Is it possible to access ctx object in forward function now in 2.9?

update at bottom.

It was possible in 2.6 a year ago. I updated to 2.9 yesterday. Now ctx object is not passed to forward function at all.

The only question is, if I want to store anything for the backward pass, I have to overwrite the setup_context function, and some docs said I should save the data on ctx to pass it to setup_context, but ctx object is not accessable in forward function. Did I miss any detail? Or how do you guys implement this?

Thank you.

update:

    class Seperated(torch.autograd.Function):
        @staticmethod
        def forward(input:Any, *args: Any, **kwargs: Any)->torch.Tensor:
            #this is the torch2.x pattern.
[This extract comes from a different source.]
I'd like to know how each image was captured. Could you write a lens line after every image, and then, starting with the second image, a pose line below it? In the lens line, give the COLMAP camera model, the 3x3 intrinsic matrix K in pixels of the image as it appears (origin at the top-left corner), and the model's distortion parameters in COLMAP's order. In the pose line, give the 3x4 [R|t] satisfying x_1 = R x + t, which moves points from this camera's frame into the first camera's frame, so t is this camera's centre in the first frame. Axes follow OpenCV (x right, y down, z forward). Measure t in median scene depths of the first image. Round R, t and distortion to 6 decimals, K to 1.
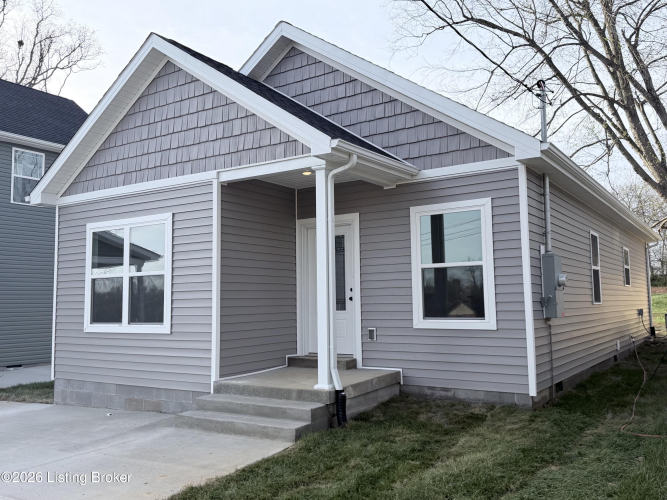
lens RADIAL K [[590.7, 0, 333.5], [0, 590.7, 250.0], [0, 0, 1]] dist [0.132333, -0.176487]
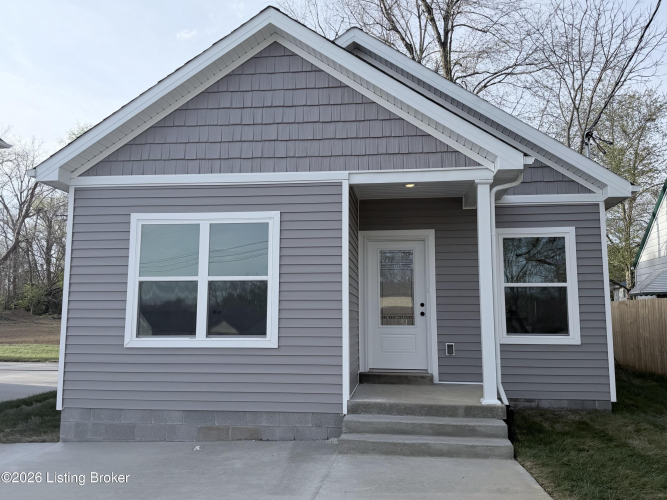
lens RADIAL K [[561.5, 0, 333.5], [0, 561.5, 250.0], [0, 0, 1]] dist [0.215306, -0.422316]
pose [[0.894313, 0.072532, 0.441525, -0.569441], [-0.055699, 0.997145, -0.050987, 0.033851], [-0.443962, 0.021006, 0.895799, 0.209422]]
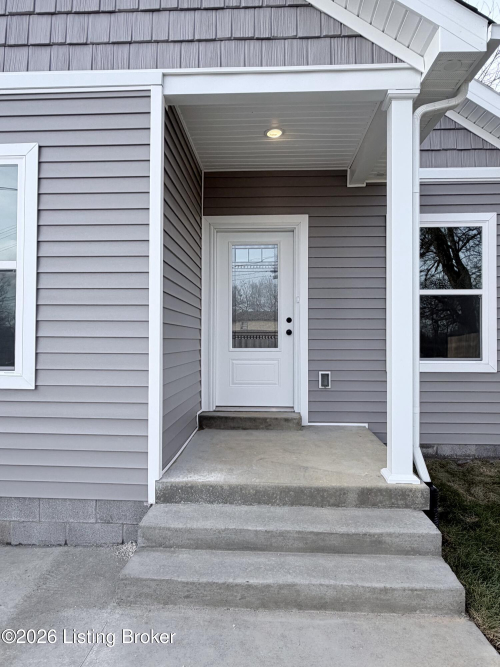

Torch recommend you do this way.
            #no access to the ctx object in this function if it's the seperated pattern.            
            return input

        @staticmethod
        def setup_context(ctx:torch.autograd.function.FunctionCtx, inputs, output):
            #if you need to do anything with ctx, do it here.
            pass

        @staticmethod
        def backward(ctx:Any, *grads):
            #you always get ctx in backward func.
            return None

    class Combined(torch.autograd.Function):
        @staticmethod
        def forward(ctx, input:Any, *args: Any, **kwargs: Any)->torch.Tensor:
            # this is the torch1.x pattern, you get ctx as the 1st input.
            return input

        @staticmethod
        def backward(ctx:Any, *grads):
            #you always get ctx in backward func.
            return None

Ok, I believe this is the answer. Thank you anyway.

Hi @YagaoDirac Could you provide a code example of what you mean here please.

The example code for torch.autograd.Function that takes in ctx in forward still runs

Also see this, which has not changed since 2.6

2 Likes

Thank you for the clue. I figured it out.